Pleiotropy is the genetic principle where a single gene influences multiple, often seemingly unrelated, phenotypic traits. In Marfan syndrome, the defective fibrillin-1 protein affects connective tissue throughout the body, leading to the diverse skeletal, ocular, and cardiovascular manifestations described. Variable expressivity refers to differences in the severity of a phenotype, whereas pleiotropy refers to the variety of different phenotypes.

Germline mosaicism occurs when a mutation arises in a precursor germ cell of one parent. This parent is phenotypically normal because the mutation is not in their somatic cells, but a proportion of their gametes (sperm or eggs) carries the mutation. This explains how unaffected parents can have multiple children with a new autosomal dominant disorder. A single de novo mutation is less likely to explain two affected children. Incomplete penetrance would imply the parents have the gene but are asymptomatic, which is contradicted by the negative genetic test on their somatic cells.

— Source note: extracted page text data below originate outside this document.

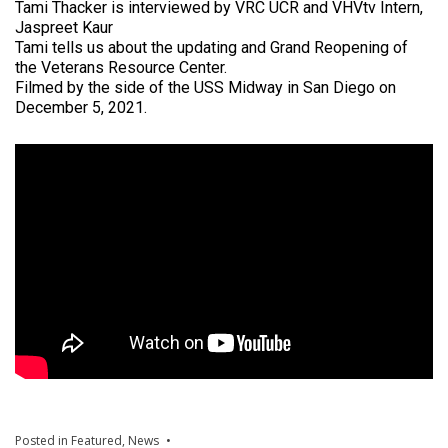
Tami Thacker is interviewed by VRC UCR and VHVtv Intern,
Jaspreet Kaur
Tami tells us about the updating and Grand Reopening of
the Veterans Resource Center.
Filmed by the side of the USS Midway in San Diego on
December 5, 2021.
Posted in
Featured
,
News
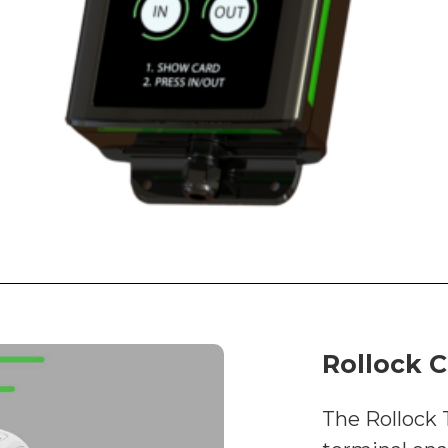
Rollock C
The Rollock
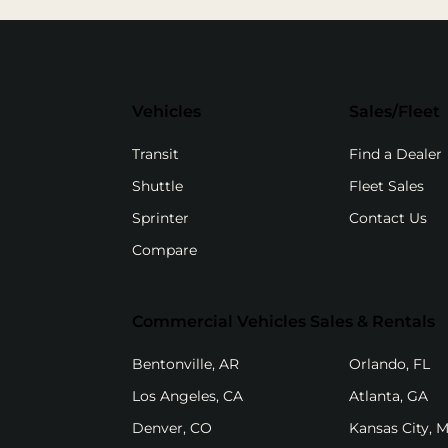
Vehicles
Sales/Fleet
(
Transit
Find a Dealer
Shuttle
Fleet Sales
Sprinter
Contact Us
Compare
Commercial Vehicles Sales & Rentals
(opens in new tab)
(o
Bentonville, AR
Orlando, FL
(opens in new tab)
(op
Los Angeles, CA
Atlanta, GA
(opens in new tab)
Denver, CO
Kansas City, 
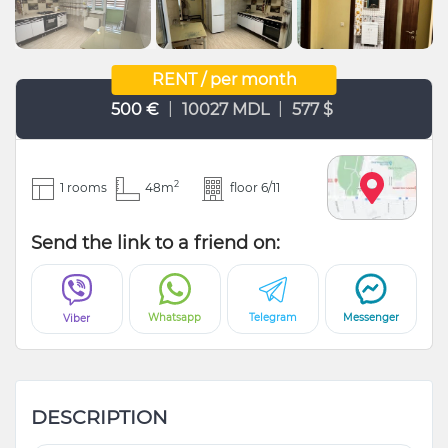
RENT / per month
|
|
500 €
10027 MDL
577 $
2
1 rooms
48m
floor 6/11
Send the link to a friend on:
Whatsapp
Telegram
Messenger
Viber
DESCRIPTION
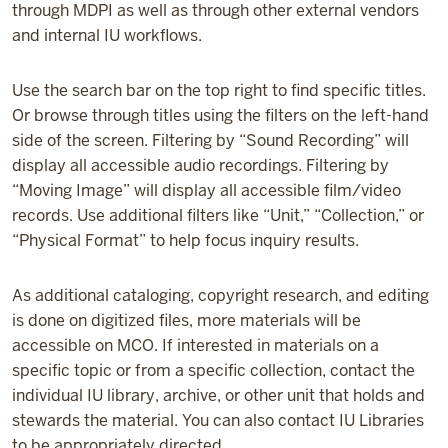
through MDPI as well as through other external vendors
and internal IU workflows.
Use the search bar on the top right to find specific titles.
Or browse through titles using the filters on the left-hand
side of the screen. Filtering by “Sound Recording” will
display all accessible audio recordings. Filtering by
“Moving Image” will display all accessible film/video
records. Use additional filters like “Unit,” “Collection,” or
“Physical Format” to help focus inquiry results.
As additional cataloging, copyright research, and editing
is done on digitized files, more materials will be
accessible on MCO. If interested in materials on a
specific topic or from a specific collection, contact the
individual IU library, archive, or other unit that holds and
stewards the material. You can also contact IU Libraries
to be appropriately directed.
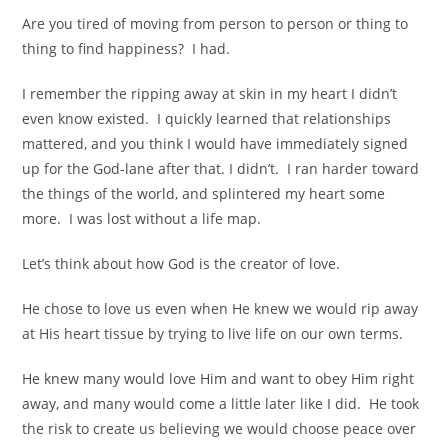
Are you tired of moving from person to person or thing to
thing to find happiness? I had.
I remember the ripping away at skin in my heart I didn’t
even know existed. I quickly learned that relationships
mattered, and you think I would have immediately signed
up for the God-lane after that. I didn’t.
I ran harder toward
the things of the world, and splintered my heart some
more. I was lost without a life map.
Let’s think about how God is the creator of love.
He chose to love us even when He knew we would rip away
at
His heart tissue by trying to live life on our own terms.
He knew many would love Him and want to obey
Him right
away, and many would come a little later like I did. He took
the risk to create us
believing we would choose peace over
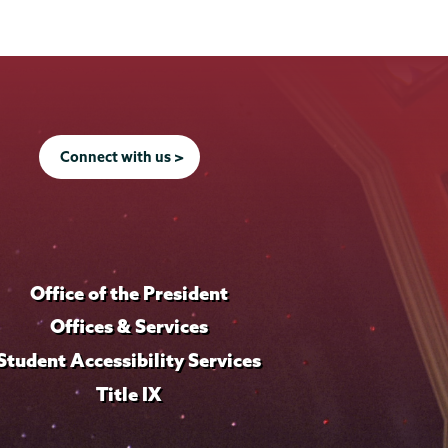
Connect with us >
Office of the President
Offices & Services
Student Accessibility Services
Title IX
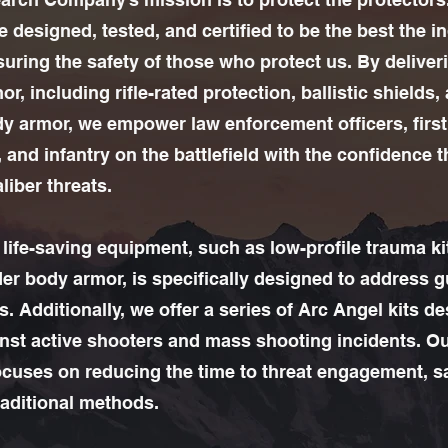
 designed, tested, and certified to be the best the i
suring the safety of those who protect us. By deliver
mor, including rifle-rated protection, ballistic shields,
ody armor, we empower law enforcement officers, first
 and infantry on the battlefield with the confidence 
liber threats.
l life-saving equipment, such as low-profile trauma k
der body armor, is specifically designed to address 
. Additionally, we offer a series of Arc Angel kits d
nst active shooters and mass shooting incidents. O
cuses on reducing the time to threat engagement, 
raditional methods.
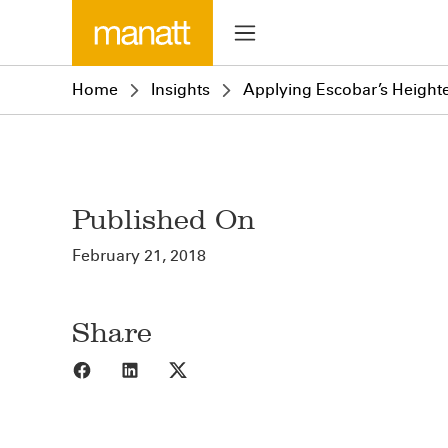
Home
Insights
Applying Escobar’s Heighten
Published On
February 21, 2018
Share
Share to Facebook
Share to LinkedIn
Share to X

The question specifically asks for the probability that a male child will be affected. A male child inherits his X chromosome from his mother and his Y chromosome from his father. Since the mother is a carrier (X'X), she has one normal X and one affected X' chromosome. There is a 50% chance she will pass on the affected X' chromosome to her son. Therefore, the probability that any given son will have hemophilia A is 50%. The 25% probability would apply to the risk for any child (male or female) to be an affected male.

The woman is affected with an autosomal recessive disorder, so her genotype is homozygous recessive (aa). Her partner is not a carrier, so his genotype is homozygous dominant (AA). All of their offspring will have the genotype Aa, making them obligate heterozygous carriers. Since PKU is a recessive disorder, heterozygous individuals are phenotypically normal. Therefore, there is a 0% chance their child will have the PKU phenotype. Note: The child could be affected by maternal PKU syndrome if the mother's diet is not controlled during pregnancy, but the child's genotype will not cause the disease.

The man's parents are both heterozygous carriers (Ww). The possible genotypes of their offspring are WW, Ww, wW, and ww. Since the man is phenotypically normal, he cannot have the 'ww' genotype (which corresponds to the disease). Therefore, we must consider only the three possible non-affected genotypes: WW (homozygous normal), Ww (carrier), and wW (carrier). Among these three possibilities, two result in him being a carrier. Thus, his probability of being a carrier is 2/3.